Saved entries ->
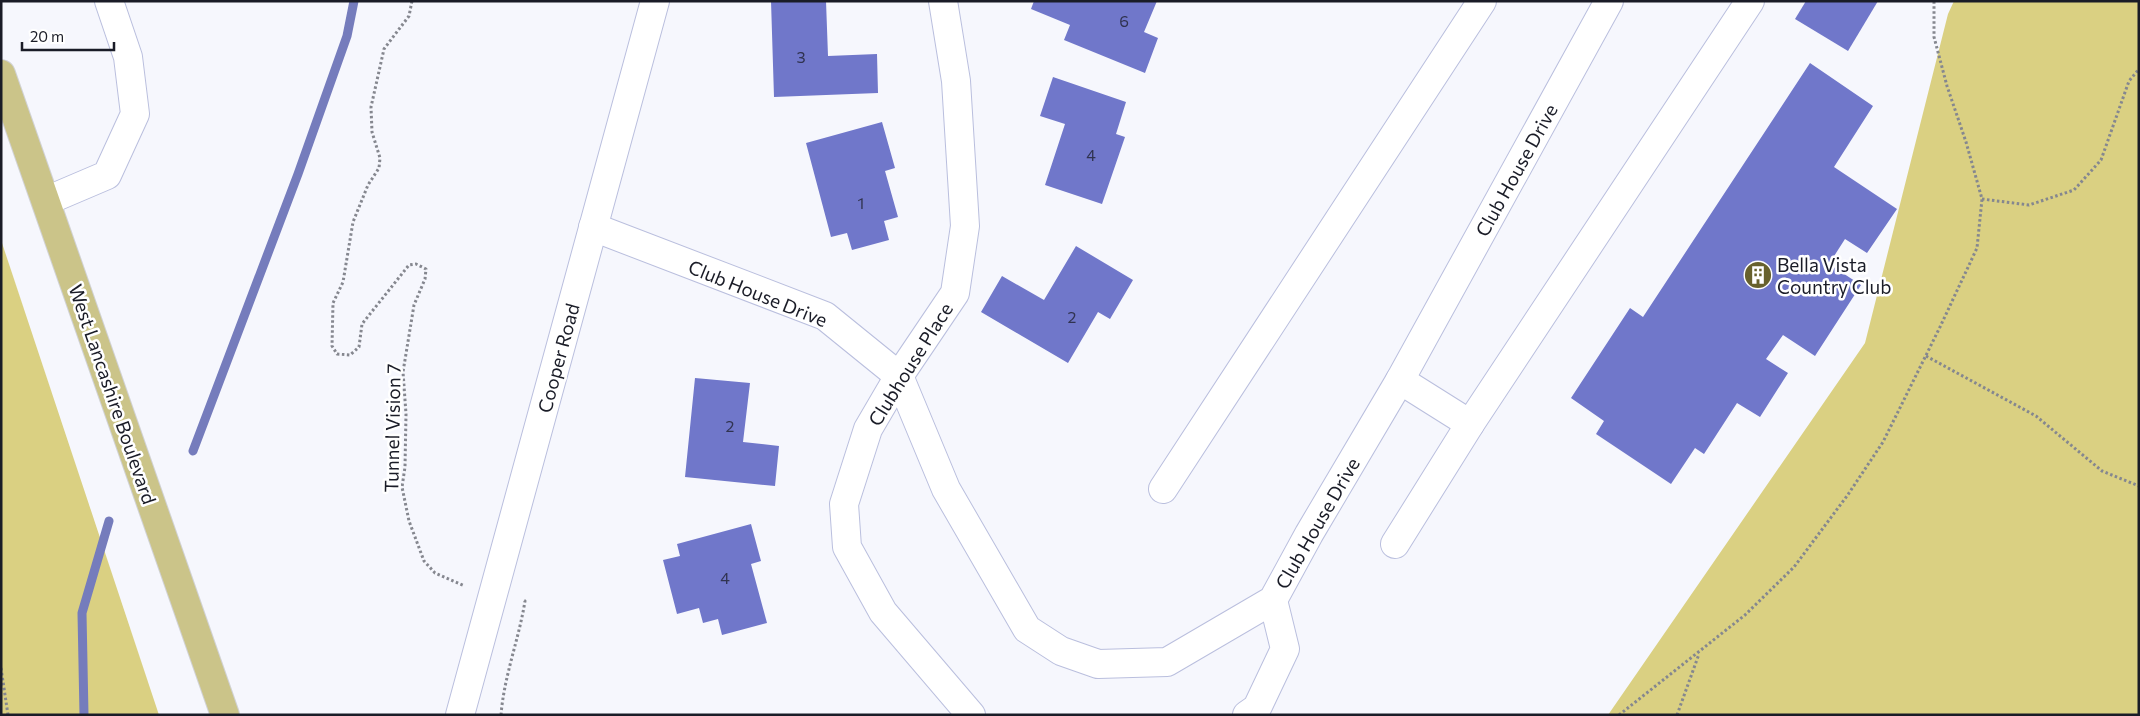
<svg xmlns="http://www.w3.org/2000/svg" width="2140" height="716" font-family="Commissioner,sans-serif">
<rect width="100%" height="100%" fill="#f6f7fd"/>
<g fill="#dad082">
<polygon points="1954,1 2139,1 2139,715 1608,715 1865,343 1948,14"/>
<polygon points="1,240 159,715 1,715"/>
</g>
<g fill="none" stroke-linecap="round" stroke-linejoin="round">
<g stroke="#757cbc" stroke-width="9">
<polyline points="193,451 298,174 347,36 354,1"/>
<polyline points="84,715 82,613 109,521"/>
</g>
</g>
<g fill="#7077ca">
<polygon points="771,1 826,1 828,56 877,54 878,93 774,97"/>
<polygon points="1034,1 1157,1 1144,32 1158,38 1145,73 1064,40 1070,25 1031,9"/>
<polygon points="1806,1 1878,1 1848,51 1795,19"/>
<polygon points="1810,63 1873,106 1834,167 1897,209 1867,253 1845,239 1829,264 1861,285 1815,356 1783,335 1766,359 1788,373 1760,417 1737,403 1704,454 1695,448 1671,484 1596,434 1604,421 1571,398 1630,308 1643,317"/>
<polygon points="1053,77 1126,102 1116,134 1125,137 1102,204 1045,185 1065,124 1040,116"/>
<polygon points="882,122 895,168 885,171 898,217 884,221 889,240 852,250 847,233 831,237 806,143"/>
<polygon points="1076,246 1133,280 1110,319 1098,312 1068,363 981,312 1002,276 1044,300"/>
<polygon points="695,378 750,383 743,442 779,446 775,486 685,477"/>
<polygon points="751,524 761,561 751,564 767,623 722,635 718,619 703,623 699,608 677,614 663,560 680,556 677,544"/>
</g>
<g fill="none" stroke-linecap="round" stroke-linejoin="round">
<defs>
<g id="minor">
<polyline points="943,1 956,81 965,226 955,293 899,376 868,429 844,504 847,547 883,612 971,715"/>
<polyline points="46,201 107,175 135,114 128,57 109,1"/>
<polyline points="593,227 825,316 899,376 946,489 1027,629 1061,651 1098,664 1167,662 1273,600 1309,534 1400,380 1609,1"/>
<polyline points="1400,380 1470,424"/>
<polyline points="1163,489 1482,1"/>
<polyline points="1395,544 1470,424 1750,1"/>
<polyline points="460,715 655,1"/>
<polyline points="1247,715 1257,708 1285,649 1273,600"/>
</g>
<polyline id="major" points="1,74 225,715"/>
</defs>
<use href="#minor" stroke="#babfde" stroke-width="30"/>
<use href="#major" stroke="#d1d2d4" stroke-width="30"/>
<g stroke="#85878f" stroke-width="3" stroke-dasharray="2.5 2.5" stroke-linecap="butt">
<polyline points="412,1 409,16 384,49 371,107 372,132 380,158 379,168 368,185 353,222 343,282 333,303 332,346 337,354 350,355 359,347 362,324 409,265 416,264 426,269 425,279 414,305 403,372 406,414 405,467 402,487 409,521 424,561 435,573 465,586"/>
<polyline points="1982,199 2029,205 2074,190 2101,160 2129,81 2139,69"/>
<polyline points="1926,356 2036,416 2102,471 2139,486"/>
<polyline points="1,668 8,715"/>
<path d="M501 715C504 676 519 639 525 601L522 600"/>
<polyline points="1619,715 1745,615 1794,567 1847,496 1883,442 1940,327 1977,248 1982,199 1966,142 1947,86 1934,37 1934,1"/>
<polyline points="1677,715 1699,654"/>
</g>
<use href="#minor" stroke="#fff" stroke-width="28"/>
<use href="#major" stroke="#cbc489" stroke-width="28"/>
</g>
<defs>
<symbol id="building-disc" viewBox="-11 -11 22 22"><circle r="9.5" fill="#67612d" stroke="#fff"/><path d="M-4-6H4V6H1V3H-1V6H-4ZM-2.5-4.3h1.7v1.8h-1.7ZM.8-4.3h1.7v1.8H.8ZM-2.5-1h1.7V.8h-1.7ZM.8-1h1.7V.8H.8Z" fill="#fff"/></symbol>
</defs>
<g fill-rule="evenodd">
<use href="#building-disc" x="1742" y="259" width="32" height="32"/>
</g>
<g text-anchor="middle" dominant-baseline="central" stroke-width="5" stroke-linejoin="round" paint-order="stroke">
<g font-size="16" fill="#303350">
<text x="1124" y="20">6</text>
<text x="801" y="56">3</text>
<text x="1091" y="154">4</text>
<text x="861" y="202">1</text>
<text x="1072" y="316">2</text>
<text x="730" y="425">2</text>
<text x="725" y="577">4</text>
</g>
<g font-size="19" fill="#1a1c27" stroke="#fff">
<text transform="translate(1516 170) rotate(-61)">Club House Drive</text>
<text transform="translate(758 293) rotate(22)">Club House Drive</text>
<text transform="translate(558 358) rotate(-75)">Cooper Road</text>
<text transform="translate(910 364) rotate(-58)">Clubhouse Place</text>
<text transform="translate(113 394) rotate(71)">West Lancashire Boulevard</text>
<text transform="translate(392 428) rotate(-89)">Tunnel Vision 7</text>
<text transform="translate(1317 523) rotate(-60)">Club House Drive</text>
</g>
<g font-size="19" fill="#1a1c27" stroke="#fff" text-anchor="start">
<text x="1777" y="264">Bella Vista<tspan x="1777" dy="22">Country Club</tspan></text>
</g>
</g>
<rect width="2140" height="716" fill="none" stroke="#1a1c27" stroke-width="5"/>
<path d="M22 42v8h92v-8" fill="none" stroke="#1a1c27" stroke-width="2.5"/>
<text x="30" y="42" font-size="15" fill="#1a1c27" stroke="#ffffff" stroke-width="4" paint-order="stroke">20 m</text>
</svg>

YOUR TASK -> An exact repeat of all the data is required, pictures excluded.

WRITTEN REPLY ->
<svg xmlns="http://www.w3.org/2000/svg" width="2140" height="716" font-family="Commissioner,sans-serif">
<rect width="100%" height="100%" fill="#f6f7fd"/>
<g fill="#dad082">
<polygon points="1954,1 2139,1 2139,715 1608,715 1865,343 1948,14"/>
<polygon points="1,240 159,715 1,715"/>
</g>
<g fill="none" stroke-linecap="round" stroke-linejoin="round">
<g stroke="#757cbc" stroke-width="9">
<polyline points="193,451 298,174 347,36 354,1"/>
<polyline points="84,715 82,613 109,521"/>
</g>
</g>
<g fill="#7077ca">
<polygon points="771,1 826,1 828,56 877,54 878,93 774,97"/>
<polygon points="1034,1 1157,1 1144,32 1158,38 1145,73 1064,40 1070,25 1031,9"/>
<polygon points="1806,1 1878,1 1848,51 1795,19"/>
<polygon points="1810,63 1873,106 1834,167 1897,209 1867,253 1845,239 1829,264 1861,285 1815,356 1783,335 1766,359 1788,373 1760,417 1737,403 1704,454 1695,448 1671,484 1596,434 1604,421 1571,398 1630,308 1643,317"/>
<polygon points="1053,77 1126,102 1116,134 1125,137 1102,204 1045,185 1065,124 1040,116"/>
<polygon points="882,122 895,168 885,171 898,217 884,221 889,240 852,250 847,233 831,237 806,143"/>
<polygon points="1076,246 1133,280 1110,319 1098,312 1068,363 981,312 1002,276 1044,300"/>
<polygon points="695,378 750,383 743,442 779,446 775,486 685,477"/>
<polygon points="751,524 761,561 751,564 767,623 722,635 718,619 703,623 699,608 677,614 663,560 680,556 677,544"/>
</g>
<g fill="none" stroke-linecap="round" stroke-linejoin="round">
<defs>
<g id="minor">
<polyline points="943,1 956,81 965,226 955,293 899,376 868,429 844,504 847,547 883,612 971,715"/>
<polyline points="46,201 107,175 135,114 128,57 109,1"/>
<polyline points="593,227 825,316 899,376 946,489 1027,629 1061,651 1098,664 1167,662 1273,600 1309,534 1400,380 1609,1"/>
<polyline points="1400,380 1470,424"/>
<polyline points="1163,489 1482,1"/>
<polyline points="1395,544 1470,424 1750,1"/>
<polyline points="460,715 655,1"/>
<polyline points="1247,715 1257,708 1285,649 1273,600"/>
</g>
<polyline id="major" points="1,74 225,715"/>
</defs>
<use href="#minor" stroke="#babfde" stroke-width="30"/>
<use href="#major" stroke="#d1d2d4" stroke-width="30"/>
<g stroke="#85878f" stroke-width="3" stroke-dasharray="2.5 2.5" stroke-linecap="butt">
<polyline points="412,1 409,16 384,49 371,107 372,132 380,158 379,168 368,185 353,222 343,282 333,303 332,346 337,354 350,355 359,347 362,324 409,265 416,264 426,269 425,279 414,305 403,372 406,414 405,467 402,487 409,521 424,561 435,573 465,586"/>
<polyline points="1982,199 2029,205 2074,190 2101,160 2129,81 2139,69"/>
<polyline points="1926,356 2036,416 2102,471 2139,486"/>
<polyline points="1,668 8,715"/>
<path d="M501 715C504 676 519 639 525 601L522 600"/>
<polyline points="1619,715 1745,615 1794,567 1847,496 1883,442 1940,327 1977,248 1982,199 1966,142 1947,86 1934,37 1934,1"/>
<polyline points="1677,715 1699,654"/>
</g>
<use href="#minor" stroke="#fff" stroke-width="28"/>
<use href="#major" stroke="#cbc489" stroke-width="28"/>
</g>
<defs>
<symbol id="building-disc" viewBox="-11 -11 22 22"><circle r="9.5" fill="#67612d" stroke="#fff"/><path d="M-4-6H4V6H1V3H-1V6H-4ZM-2.5-4.3h1.7v1.8h-1.7ZM.8-4.3h1.7v1.8H.8ZM-2.5-1h1.7V.8h-1.7ZM.8-1h1.7V.8H.8Z" fill="#fff"/></symbol>
</defs>
<g fill-rule="evenodd">
<use href="#building-disc" x="1742" y="259" width="32" height="32"/>
</g>
<g text-anchor="middle" dominant-baseline="central" stroke-width="5" stroke-linejoin="round" paint-order="stroke">
<g font-size="16" fill="#303350">
<text x="1124" y="20">6</text>
<text x="801" y="56">3</text>
<text x="1091" y="154">4</text>
<text x="861" y="202">1</text>
<text x="1072" y="316">2</text>
<text x="730" y="425">2</text>
<text x="725" y="577">4</text>
</g>
<g font-size="19" fill="#1a1c27" stroke="#fff">
<text transform="translate(1516 170) rotate(-61)">Club House Drive</text>
<text transform="translate(758 293) rotate(22)">Club House Drive</text>
<text transform="translate(558 358) rotate(-75)">Cooper Road</text>
<text transform="translate(910 364) rotate(-58)">Clubhouse Place</text>
<text transform="translate(113 394) rotate(71)">West Lancashire Boulevard</text>
<text transform="translate(392 428) rotate(-89)">Tunnel Vision 7</text>
<text transform="translate(1317 523) rotate(-60)">Club House Drive</text>
</g>
<g font-size="19" fill="#1a1c27" stroke="#fff" text-anchor="start">
<text x="1777" y="264">Bella Vista<tspan x="1777" dy="22">Country Club</tspan></text>
</g>
</g>
<rect width="2140" height="716" fill="none" stroke="#1a1c27" stroke-width="5"/>
<path d="M22 42v8h92v-8" fill="none" stroke="#1a1c27" stroke-width="2.5"/>
<text x="30" y="42" font-size="15" fill="#1a1c27" stroke="#ffffff" stroke-width="4" paint-order="stroke">20 m</text>
</svg>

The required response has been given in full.